Individuelles Kamerahandling des Operators
Bildauflösung und Brennweite
Selbstversuch: Video ist nicht gleich Video
Abschließend möchten wir Sie als Leser dazu animieren, beliebig gewählte Videos aus Ihrem Kanalinspektionsfundus, sofern vorhanden, mit den Kernaussagen dieses Artikels im Hinterkopf zu betrachten. Möglicherweise entdecken Sie ähnliche optische Unregelmäßigkeiten, die in der Zustandsfeststellung eine Herausforderung für Mensch und/oder Maschine darstellen.
Fazit und Ausblick
Die erläuterten Inhomogenitäten in den Videodaten von Haltungsinspektionen belegen, dass die Übersetzung von Bildmaterial in eine vollumfängliche Zustandskodierung eine sehr anspruchsvolle Aufgabe darstellt. Insbesondere wird deutlich, dass zahlreiche fachtechnische Zusammenhänge über die reine Bildverarbeitung hinaus mit in den Dokumentationsprozess einbezogen werden müssen.

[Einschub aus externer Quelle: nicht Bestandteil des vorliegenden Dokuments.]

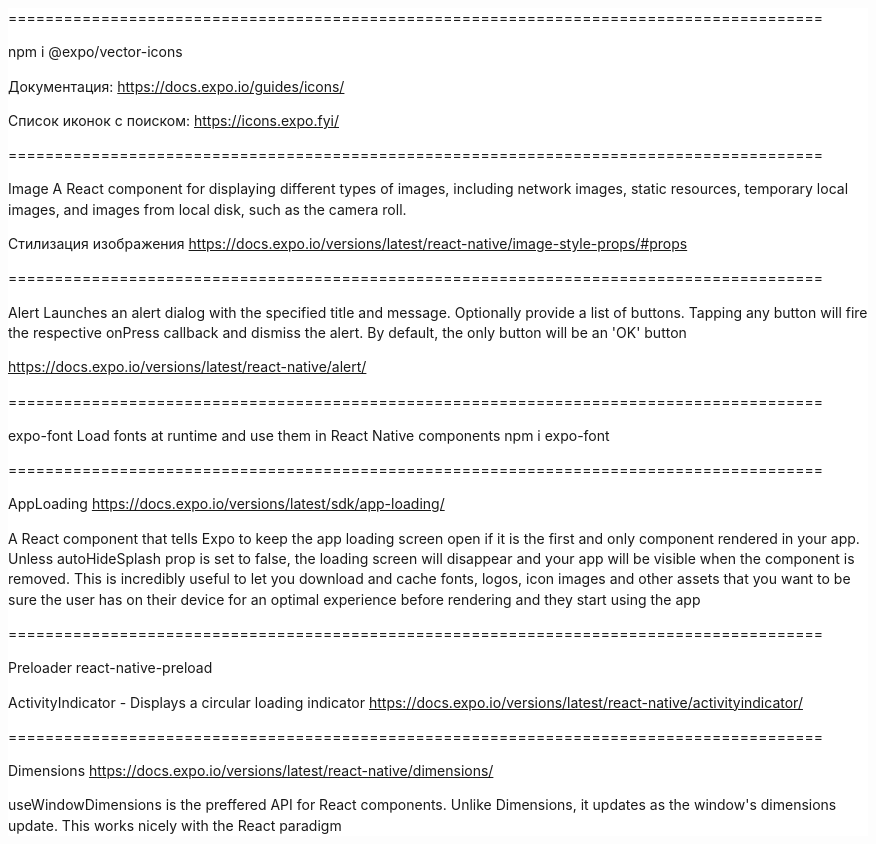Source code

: ========================================================================================

npm i @expo/vector-icons

Документация: https://docs.expo.io/guides/icons/

Список иконок с поиском: https://icons.expo.fyi/

========================================================================================

Image
A React component for displaying different types of images, including network images, static resources, temporary local images, and images from local disk, such as the camera roll.

Стилизация изображения
https://docs.expo.io/versions/latest/react-native/image-style-props/#props


========================================================================================

Alert
Launches an alert dialog with the specified title and message.
Optionally provide a list of buttons. Tapping any button will fire the respective onPress callback and dismiss the alert. By default, the only button will be an 'OK' button

https://docs.expo.io/versions/latest/react-native/alert/

========================================================================================

expo-font
Load fonts at runtime and use them in React Native components
npm i expo-font

========================================================================================

AppLoading
https://docs.expo.io/versions/latest/sdk/app-loading/

A React component that tells Expo to keep the app loading screen open if it is the first and only component rendered in your app. Unless autoHideSplash prop is set to false, the loading screen will disappear and your app will be visible when the component is removed.
This is incredibly useful to let you download and cache fonts, logos, icon images and other assets that you want to be sure the user has on their device for an optimal experience before rendering and they start using the app

========================================================================================

Preloader
react-native-preload

ActivityIndicator - Displays a circular loading indicator
https://docs.expo.io/versions/latest/react-native/activityindicator/


========================================================================================

Dimensions
https://docs.expo.io/versions/latest/react-native/dimensions/

useWindowDimensions is the preffered API for React components. Unlike Dimensions, it updates as the window's dimensions update. This works nicely with the React paradigm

Für KI-basierte Kodierung der Videodaten von Schächten und Anschlussleitungen ist aus unserer Sicht ein noch höheres Anforderungslevel zu erwarten, da die Objekte selbst variablere, unberechenbarere Eigenschaften aufweisen. So sind Inspektionen insbesondere von Anschlussleitungen sehr heterogen, aufgrund ihrer dreidimensionalen Verläufe, kleinen Durchmesser, komplexen Schadensgeometrien und der daraus resultierenden, schwierigen Kameraführung.
Im Teil 3 der Fachartikelserie möchten wir beleuchten, inwieweit die Welt der KI-Entwickler eine Herausforderung in den geschilderten Aspekten sieht und wie damit umgegangen wird. In diesem Zuge werden wir diverse KI-Systeme detaillierter vorstellen.